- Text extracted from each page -
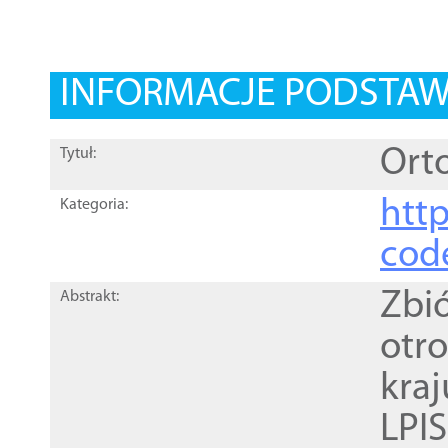
INFORMACJE PODSTA
Orto
Tytuł:
http
Kategoria:
cod
Zbi
Abstrakt:
otr
kra
LPI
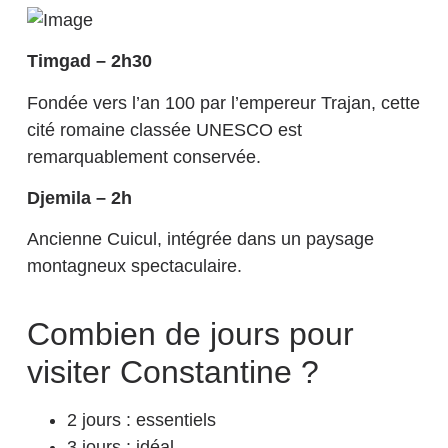
Timgad – 2h30
Fondée vers l’an 100 par l’empereur Trajan, cette
cité romaine classée UNESCO est
remarquablement conservée.
Djemila – 2h
Ancienne Cuicul, intégrée dans un paysage
montagneux spectaculaire.
Combien de jours pour
visiter Constantine ?
2 jours : essentiels
3 jours : idéal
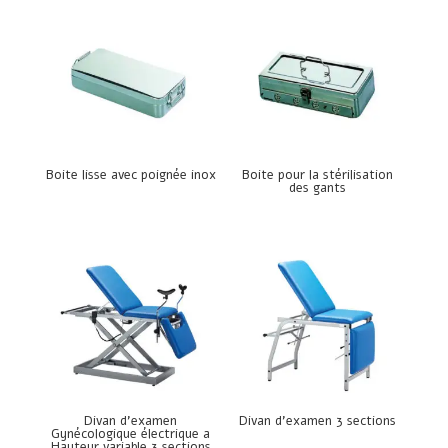
Boite lisse avec poignée inox
Boite pour la stérilisation
des gants
Divan d’examen
Divan d’examen 3 sections
Gynécologique électrique a
Hauteur variable 3 sections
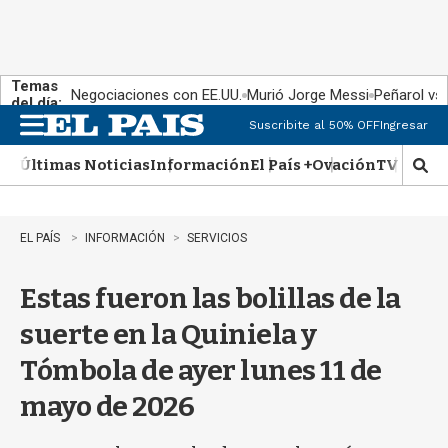
Temas
Negociaciones con EE.UU.
Murió Jorge Messi
Peñarol vs
del día:
Suscribite al 50% OFF
Ingresar
M
e
Últimas Noticias
Información
El País +
Ovación
TV Show
n
M
u
o
s
t
EL PAÍS
INFORMACIÓN
SERVICIOS
r
a
Estas fueron las bolillas de la
r
b
suerte en la Quiniela y
�
s
Tómbola de ayer lunes 11 de
q
u
mayo de 2026
e
d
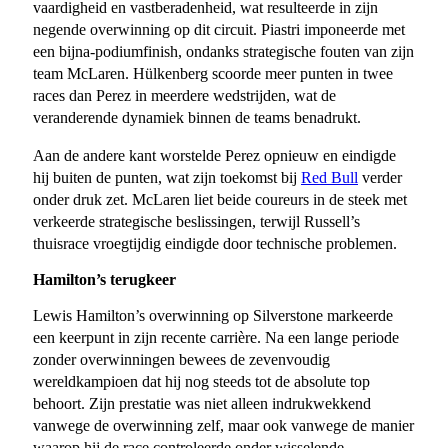
vaardigheid en vastberadenheid, wat resulteerde in zijn
negende overwinning op dit circuit. Piastri imponeerde met
een bijna-podiumfinish, ondanks strategische fouten van zijn
team McLaren. Hülkenberg scoorde meer punten in twee
races dan Perez in meerdere wedstrijden, wat de
veranderende dynamiek binnen de teams benadrukt.
Aan de andere kant worstelde Perez opnieuw en eindigde
hij buiten de punten, wat zijn toekomst bij
Red Bull
verder
onder druk zet. McLaren liet beide coureurs in de steek met
verkeerde strategische beslissingen, terwijl Russell’s
thuisrace vroegtijdig eindigde door technische problemen.
Hamilton’s terugkeer
Lewis Hamilton’s overwinning op Silverstone markeerde
een keerpunt in zijn recente carrière. Na een lange periode
zonder overwinningen bewees de zevenvoudig
wereldkampioen dat hij nog steeds tot de absolute top
behoort. Zijn prestatie was niet alleen indrukwekkend
vanwege de overwinning zelf, maar ook vanwege de manier
waarop hij de race controleerde onder wisselende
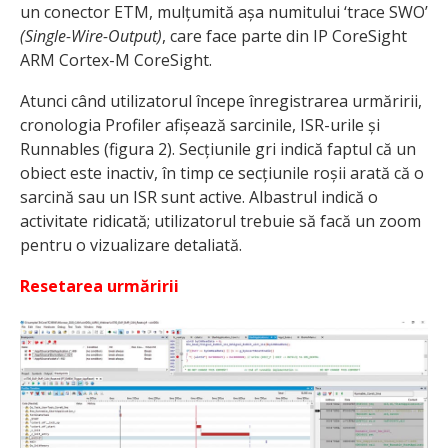
un conector ETM, mulțumită așa numitului ‘trace SWO’
(Single-Wire-Output)
, care face parte din IP CoreSight
ARM Cortex-M CoreSight.
Atunci când utilizatorul începe înregistrarea urmăririi,
cronologia Profiler afișează sarcinile, ISR-urile și
Runnables (figura 2). Secțiunile gri indică faptul că un
obiect este inactiv, în timp ce secțiunile roșii arată că o
sarcină sau un ISR sunt active. Albastrul indică o
activitate ridicată; utilizatorul trebuie să facă un zoom
pentru o vizualizare detaliată.
Resetarea urmăririi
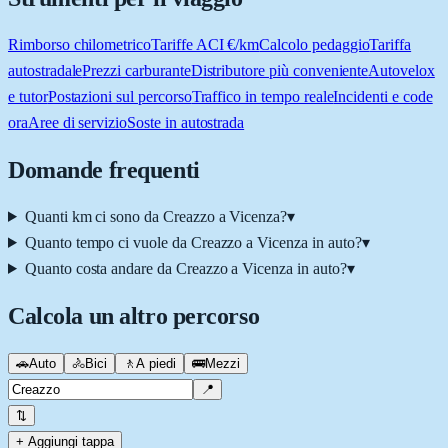
Rimborso chilometrico
Tariffe ACI €/km
Calcolo pedaggio
Tariffa
autostradale
Prezzi carburante
Distributore più conveniente
Autovelox
e tutor
Postazioni sul percorso
Traffico in tempo reale
Incidenti e code
ora
Aree di servizio
Soste in autostrada
Domande frequenti
Quanti km ci sono da Creazzo a Vicenza?
▾
Quanto tempo ci vuole da Creazzo a Vicenza in auto?
▾
Quanto costa andare da Creazzo a Vicenza in auto?
▾
Calcola un altro percorso
🚗
Auto
🚴
Bici
🚶
A piedi
🚌
Mezzi
📍
⇅
+ Aggiungi tappa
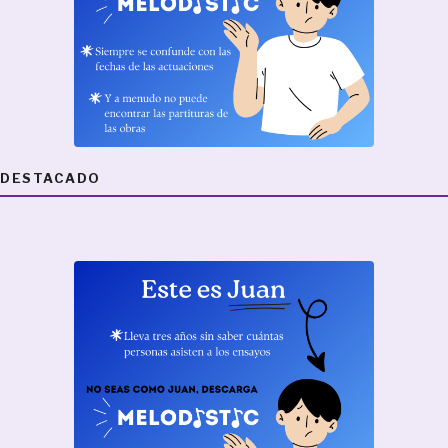
DESTACADO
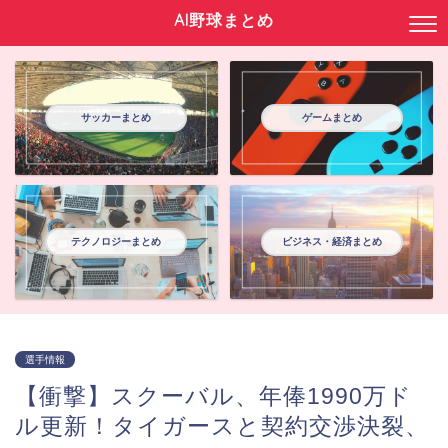
AI野球まとめ
サッカーまとめ
ゲームまとめ
テクノロジーまとめ
ビジネス・経済まとめ
選手情報
【衝撃】スクーバル、年俸1990万ド
ル更新！タイガースと契約交渉決裂、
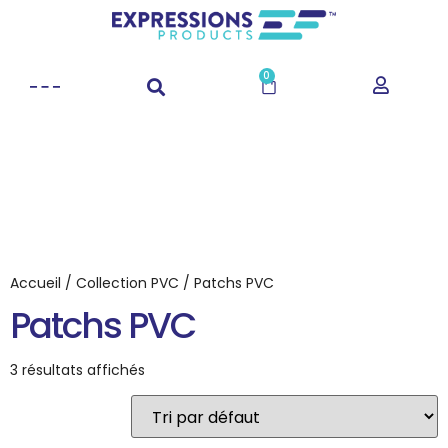
0
Accueil
/
Collection PVC
/ Patchs PVC
Patchs PVC
3 résultats affichés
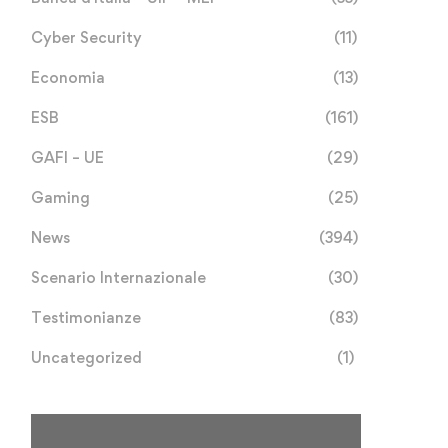
Cyber Security
(11)
Economia
(13)
ESB
(161)
GAFI – UE
(29)
Gaming
(25)
News
(394)
Scenario Internazionale
(30)
Testimonianze
(83)
Uncategorized
(1)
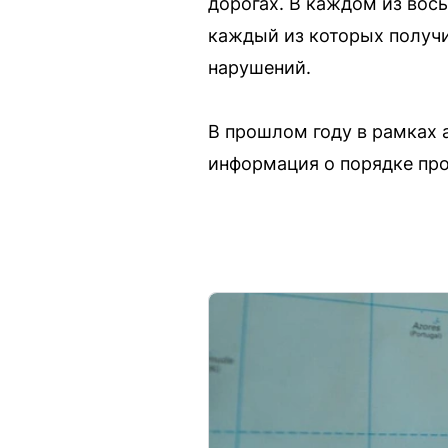
дорогах. В каждом из вос
каждый из которых получи
нарушений.
В прошлом году в рамках 
информация о порядке про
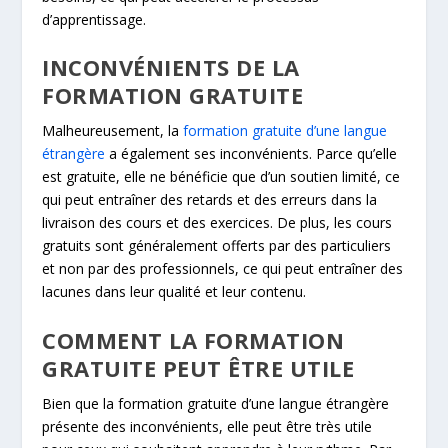
d’apprentissage.
INCONVÉNIENTS DE LA
FORMATION GRATUITE
Malheureusement, la
formation gratuite d’une langue
étrangère
a également ses inconvénients. Parce qu’elle
est gratuite, elle ne bénéficie que d’un soutien limité, ce
qui peut entraîner des retards et des erreurs dans la
livraison des cours et des exercices. De plus, les cours
gratuits sont généralement offerts par des particuliers
et non par des professionnels, ce qui peut entraîner des
lacunes dans leur qualité et leur contenu.
COMMENT LA FORMATION
GRATUITE PEUT ÊTRE UTILE
Bien que la formation gratuite d’une langue étrangère
présente des inconvénients, elle peut être très utile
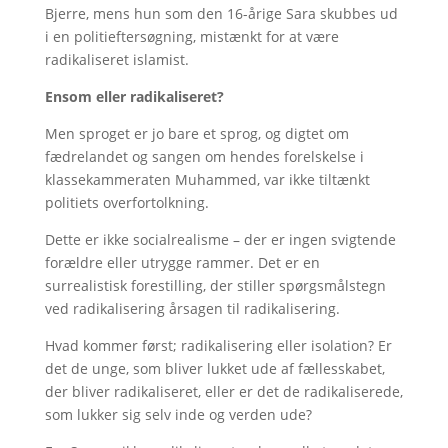
Bjerre, mens hun som den 16-årige Sara skubbes ud
i en politieftersøgning, mistænkt for at være
radikaliseret islamist.
Ensom eller radikaliseret?
Men sproget er jo bare et sprog, og digtet om
fædrelandet og sangen om hendes forelskelse i
klassekammeraten Muhammed, var ikke tiltænkt
politiets overfortolkning.
Dette er ikke socialrealisme – der er ingen svigtende
forældre eller utrygge rammer. Det er en
surrealistisk forestilling, der stiller spørgsmålstegn
ved radikalisering årsagen til radikalisering.
Hvad kommer først; radikalisering eller isolation? Er
det de unge, som bliver lukket ude af fællesskabet,
der bliver radikaliseret, eller er det de radikaliserede,
som lukker sig selv inde og verden ude?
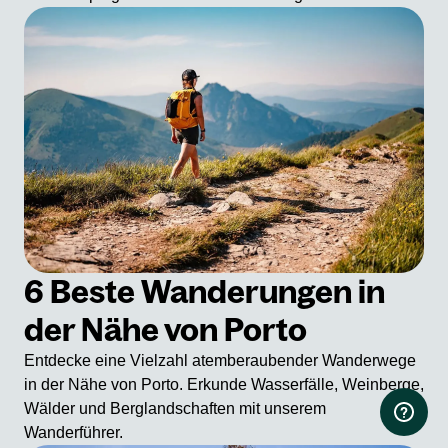
6 Beste Wanderungen in
der Nähe von Porto
Entdecke eine Vielzahl atemberaubender Wanderwege
in der Nähe von Porto. Erkunde Wasserfälle, Weinberge,
Wälder und Berglandschaften mit unserem
Wanderführer.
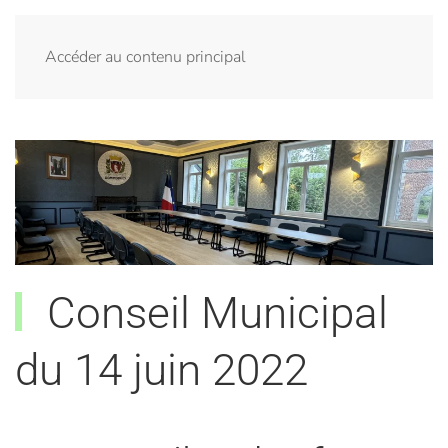
Menu
Accéder au contenu principal
Conseil Municipal
du 14 juin 2022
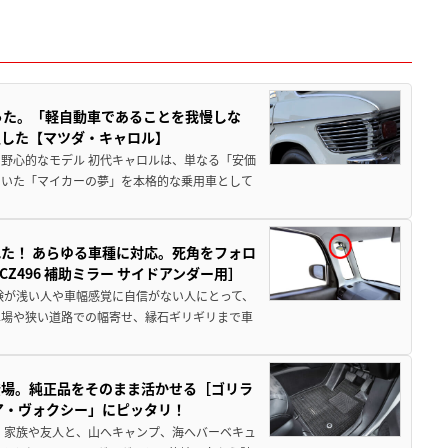
った。「軽自動車であることを我慢しな
生した【マツダ・キャロル】
野心的なモデル 初代キャロルは、単なる「安価
ていた「マイカーの夢」を本格的な乗用車として
た！ あらゆる車種に対応。死角をフォロ
496 補助ミラー サイドアンダー用］
験が浅い人や車幅感覚に自信がない人にとって、
車場や狭い道路での幅寄せ、縁石ギリギリまで車
登場。純正品をそのまま活かせる［ゴリラ
ア・ヴォクシー」にピッタリ！
 家族や友人と、山へキャンプ、海へバーベキュ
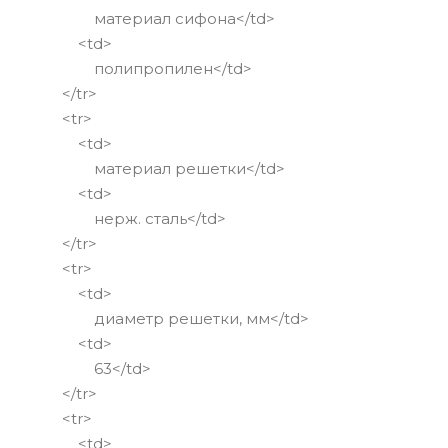
материал сифона</td>
<td>
полипропилен</td>
</tr>
<tr>
<td>
материал решетки</td>
<td>
нерж. сталь</td>
</tr>
<tr>
<td>
диаметр решетки, мм</td>
<td>
63</td>
</tr>
<tr>
<td>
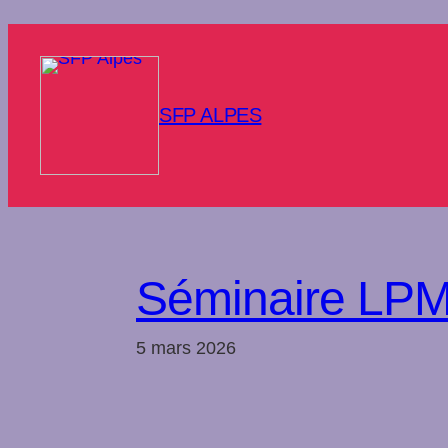
Aller
au
contenu
SFP ALPES
Séminaire L
5 mars 2026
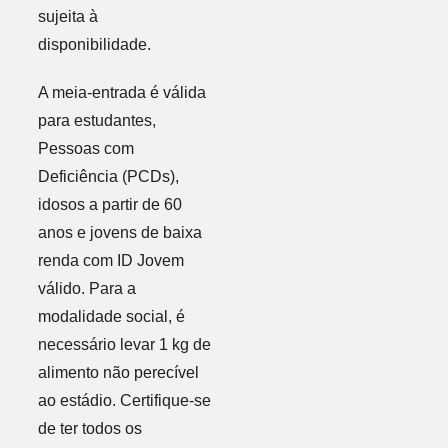
sujeita à
disponibilidade.
A meia-entrada é válida
para estudantes,
Pessoas com
Deficiência (PCDs),
idosos a partir de 60
anos e jovens de baixa
renda com ID Jovem
válido. Para a
modalidade social, é
necessário levar 1 kg de
alimento não perecível
ao estádio. Certifique-se
de ter todos os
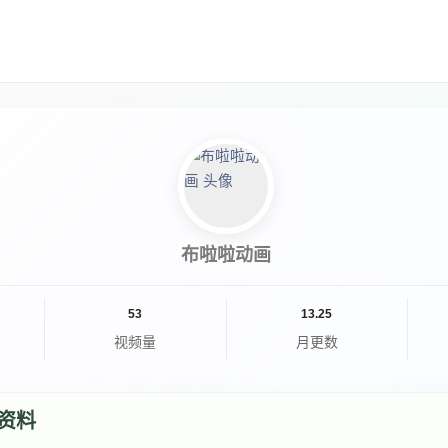
布啦啦动画
53
13.25
视频量
月更数
资料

- Your goal -
Please convert every line of text in the data above into a Markdown table with the columns Row and Line, numbering the rows in order. Skip blank lines and leave out the picture markers.

- Answer to the problem -
| Row | Line |
|---|---|
| 1 | INFORMACJE PODSTA |
| 2 | Orto |
| 3 | Tytuł: |
| 4 | http |
| 5 | Kategoria: |
| 6 | cod |
| 7 | Zbi |
| 8 | Abstrakt: |
| 9 | otr |
| 10 | kra |
| 11 | LPI |
| 12 | Timgad – 2h30 |
| 13 | Fondée vers l’an 100 par l’empereur Trajan, cette |
| 14 | cité romaine classée UNESCO est |
| 15 | remarquablement conservée. |
| 16 | Djemila – 2h |
| 17 | Ancienne Cuicul, intégrée dans un paysage |
| 18 | montagneux spectaculaire. |
| 19 | Combien de jours pour |
| 20 | visiter Constantine ? |
| 21 | 2 jours : essentiels |
| 22 | 3 jours : idéal |
| 23 | Boite lisse avec poignée inox |
| 24 | Boite pour la stérilisation |
| 25 | des gants |
| 26 | Divan d’examen |
| 27 | Divan d’examen 3 sections |
| 28 | Gynécologique électrique a |
| 29 | Hauteur variable 3 sections |
| 30 | Temas |
| 31 | Negociaciones con EE.UU. |
| 32 | Murió Jorge Messi |
| 33 | Peñarol vs |
| 34 | del día: |
| 35 | Suscribite al 50% OFF |
| 36 | Ingresar |
| 37 | M |
| 38 | e |
| 39 | Últimas Noticias |
| 40 | Información |
| 41 | El País + |
| 42 | Ovación |
| 43 | TV Show |
| 44 | n |
| 45 | M |
| 46 | u |
| 47 | o |
| 48 | s |
| 49 | t |
| 50 | EL PAÍS |
| 51 | INFORMACIÓN |
| 52 | SERVICIOS |
| 53 | r |
| 54 | a |
| 55 | Estas fueron las bolillas de la |
| 56 | r |
| 57 | b |
| 58 | suerte en la Quiniela y |
| 59 | � |
| 60 | s |
| 61 | Tómbola de ayer lunes 11 de |
| 62 | q |
| 63 | u |
| 64 | mayo de 2026 |
| 65 | e |
| 66 | d |
| 67 | vaardigheid en vastberadenheid, wat resulteerde in zijn |
| 68 | negende overwinning op dit circuit. Piastri imponeerde met |
| 69 | een bijna-podiumfinish, ondanks strategische fouten van zijn |
| 70 | team McLaren. Hülkenberg scoorde meer punten in twee |
| 71 | races dan Perez in meerdere wedstrijden, wat de |
| 72 | veranderende dynamiek binnen de teams benadrukt. |
| 73 | Aan de andere kant worstelde Perez opnieuw en eindigde |
| 74 | hij buiten de punten, wat zijn toekomst bij |
| 75 | Red Bull |
| 76 | verder |
| 77 | onder druk zet. McLaren liet beide coureurs in de steek met |
| 78 | verkeerde strategische beslissingen, terwijl Russell’s |
| 79 | thuisrace vroegtijdig eindigde door technische problemen. |
| 80 | Hamilton’s terugkeer |
| 81 | Lewis Hamilton’s overwinning op Silverstone markeerde |
| 82 | een keerpunt in zijn recente carrière. Na een lange periode |
| 83 | zonder overwinningen bewees de zevenvoudig |
| 84 | wereldkampioen dat hij nog steeds tot de absolute top |
| 85 | behoort. Zijn prestatie was niet alleen indrukwekkend |
| 86 | vanwege de overwinning zelf, maar ook vanwege de manier |
| 87 | waarop hij de race controleerde onder wisselende |
| 88 | un conector ETM, mulțumită așa numitului ‘trace SWO’ |
| 89 | (Single-Wire-Output) |
| 90 | , care face parte din IP CoreSight |
| 91 | ARM Cortex-M CoreSight. |
| 92 | Atunci când utilizatorul începe înregistrarea urmăririi, |
| 93 | cronologia Profiler afișează sarcinile, ISR-urile și |
| 94 | Runnables (figura 2). Secțiunile gri indică faptul că un |
| 95 | obiect este inactiv, în timp ce secțiunile roșii arată că o |
| 96 | sarcină sau un ISR sunt active. Albastrul indică o |
| 97 | activitate ridicată; utilizatorul trebuie să facă un zoom |
| 98 | pentru o vizualizare detaliată. |
| 99 | Resetarea urmăririi |
| 100 | Rimborso chilometrico |
| 101 | Tariffe ACI €/km |
| 102 | Calcolo pedaggio |
| 103 | Tariffa |
| 104 | autostradale |
| 105 | Prezzi carburante |
| 106 | Distributore più conveniente |
| 107 | Autovelox |
| 108 | e tutor |
| 109 | Postazioni sul percorso |
| 110 | Traffico in tempo reale |
| 111 | Incidenti e code |
| 112 | ora |
| 113 | Aree di servizio |
| 114 | Soste in autostrada |
| 115 | Domande frequenti |
| 116 | Quanti km ci sono da Creazzo a Vicenza? |
| 117 | ▾ |
| 118 | Quanto tempo ci vuole da Creazzo a Vicenza in auto? |
| 119 | ▾ |
| 120 | Quanto costa andare da Creazzo a Vicenza in auto? |
| 121 | ▾ |
| 122 | Calcola un altro percorso |
| 123 | 🚗 |
| 124 | Auto |
| 125 | 🚴 |
| 126 | Bici |
| 127 | 🚶 |
| 128 | A piedi |
| 129 | 🚌 |
| 130 | Mezzi |
| 131 | 📍 |
| 132 | ⇅ |
| 133 | + Aggiungi tappa |
| 134 | DESTACADO |
| 135 | AI野球まとめ |
| 136 | サッカーまとめ |
| 137 | ゲームまとめ |
| 138 | テクノロジーまとめ |
| 139 | ビジネス・経済まとめ |
| 140 | 選手情報 |
| 141 | 【衝撃】スクーバル、年俸1990万ド |
| 142 | ル更新！タイガースと契約交渉決裂、 |
| 143 | 0 |
| 144 | Accueil |
| 145 | / |
| 146 | Collection PVC |
| 147 | / Patchs PVC |
| 148 | Patchs PVC |
| 149 | 3 résultats affichés |
| 150 | Cyber Security |
| 151 | (11) |
| 152 | Economia |
| 153 | (13) |
| 154 | ESB |
| 155 | (161) |
| 156 | GAFI – UE |
| 157 | (29) |
| 158 | Gaming |
| 159 | (25) |
| 160 | News |
| 161 | (394) |
| 162 | Scenario Internazionale |
| 163 | (30) |
| 164 | Testimonianze |
| 165 | (83) |
| 166 | Uncategorized |
| 167 | (1) |
| 168 | дорогах. В каждом из вос |
| 169 | каждый из которых получи |
| 170 | нарушений. |
| 171 | В прошлом году в рамках  |
| 172 | информация о порядке про |
| 173 | d’apprentissage. |
| 174 | INCONVÉNIENTS DE LA |
| 175 | FORMATION GRATUITE |
| 176 | Malheureusement, la |
| 177 | formation gratuite d’une langue |
| 178 | étrangère |
| 179 | a également ses inconvénients. Parce qu’elle |
| 180 | est gratuite, elle ne bénéficie que d’un soutien limité, ce |
| 181 | qui peut entraîner des retards et des erreurs dans la |
| 182 | livraison des cours et des exercices. De plus, les cours |
| 183 | gratuits sont généralement offerts par des particuliers |
| 184 | et non par des professionnels, ce qui peut entraîner des |
| 185 | lacunes dans leur qualité et leur contenu. |
| 186 | COMMENT LA FORMATION |
| 187 | GRATUITE PEUT ÊTRE UTILE |
| 188 | Bien que la formation gratuite d’une langue étrangère |
| 189 | présente des inconvénients, elle peut être très utile |
| 190 | Bjerre, mens hun som den 16-årige Sara skubbes ud |
| 191 | i en politieftersøgning, mistænkt for at være |
| 192 | radikaliseret islamist. |
| 193 | Ensom eller radikaliseret? |
| 194 | Men sproget er jo bare et sprog, og digtet om |
| 195 | fædrelandet og sangen om hendes forelskelse i |
| 196 | klassekammeraten Muhammed, var ikke tiltænkt |
| 197 | politiets overfortolkning. |
| 198 | Dette er ikke socialrealisme – der er ingen svigtende |
| 199 | forældre eller utrygge rammer. Det er en |
| 200 | surrealistisk forestilling, der stiller spørgsmålstegn |
| 201 | ved radikalisering årsagen til radikalisering. |
| 202 | Hvad kommer først; radikalisering eller isolation? Er |
| 203 | det de unge, som bliver lukket ude af fællesskabet, |
| 204 | der bliver radikaliseret, eller er det de radikaliserede, |
| 205 | som lukker sig selv inde og verden ude? |
| 206 | 6 Beste Wanderungen in |
| 207 | der Nähe von Porto |
| 208 | Entdecke eine Vielzahl atemberaubender Wanderwege |
| 209 | in der Nähe von Porto. Erkunde Wasserfälle, Weinberge, |
| 210 | Wälder und Berglandschaften mit unserem |
| 211 | Wanderführer. |
| 212 | Menu |
| 213 | Accéder au contenu principal |
| 214 | Conseil Municipal |
| 215 | du 14 juin 2022 |
| 216 | った。「軽自動車であることを我慢しな |
| 217 | 生した【マツダ・キャロル】 |
| 218 | 野心的なモデル 初代キャロルは、単なる「安価 |
| 219 | ていた「マイカーの夢」を本格的な乗用車として |
| 220 | た！ あらゆる車種に対応。死角をフォロ |
| 221 | 496 補助ミラー サイドアンダー用］ |
| 222 | 験が浅い人や車幅感覚に自信がない人にとって、 |
| 223 | 車場や狭い道路での幅寄せ、縁石ギリギリまで車 |
| 224 | 登場。純正品をそのまま活かせる［ゴリラ |
| 225 | ア・ヴォクシー」にピッタリ！ |
| 226 |  家族や友人と、山へキャンプ、海へバーベキュ |
| 227 | материал сифона</td> |
| 228 | <td> |
| 229 | полипропилен</td> |
| 230 | </tr> |
| 231 | <tr> |
| 232 | <td> |
| 233 | материал решетки</td> |
| 234 | <td> |
| 235 | нерж. сталь</td> |
| 236 | </tr> |
| 237 | <tr> |
| 238 | <td> |
| 239 | диаметр решетки, мм</td> |
| 240 | <td> |
| 241 | 63</td> |
| 242 | </tr> |
| 243 | <tr> |
| 244 | <td> |
| 245 | Aller |
| 246 | au |
| 247 | contenu |
| 248 | SFP ALPES |
| 249 | Séminaire L |
| 250 | 5 mars 2026 |
| 251 | sujeita à |
| 252 | disponibilidade. |
| 253 | A meia-entrada é válida |
| 254 | para estudantes, |
| 255 | Pessoas com |
| 256 | Deficiência (PCDs), |
| 257 | idosos a partir de 60 |
| 258 | anos e jovens de baixa |
| 259 | renda com ID Jovem |
| 260 | válido. Para a |
| 261 | modalidade social, é |
| 262 | necessário levar 1 kg de |
| 263 | alimento não perecível |
| 264 | ao estádio. Certifique-se |
| 265 | de ter todos os |
| 266 | 布啦啦动画 |
| 267 | 53 |
| 268 | 13.25 |
| 269 | 视频量 |
| 270 | 月更数 |
| 271 | 资料 |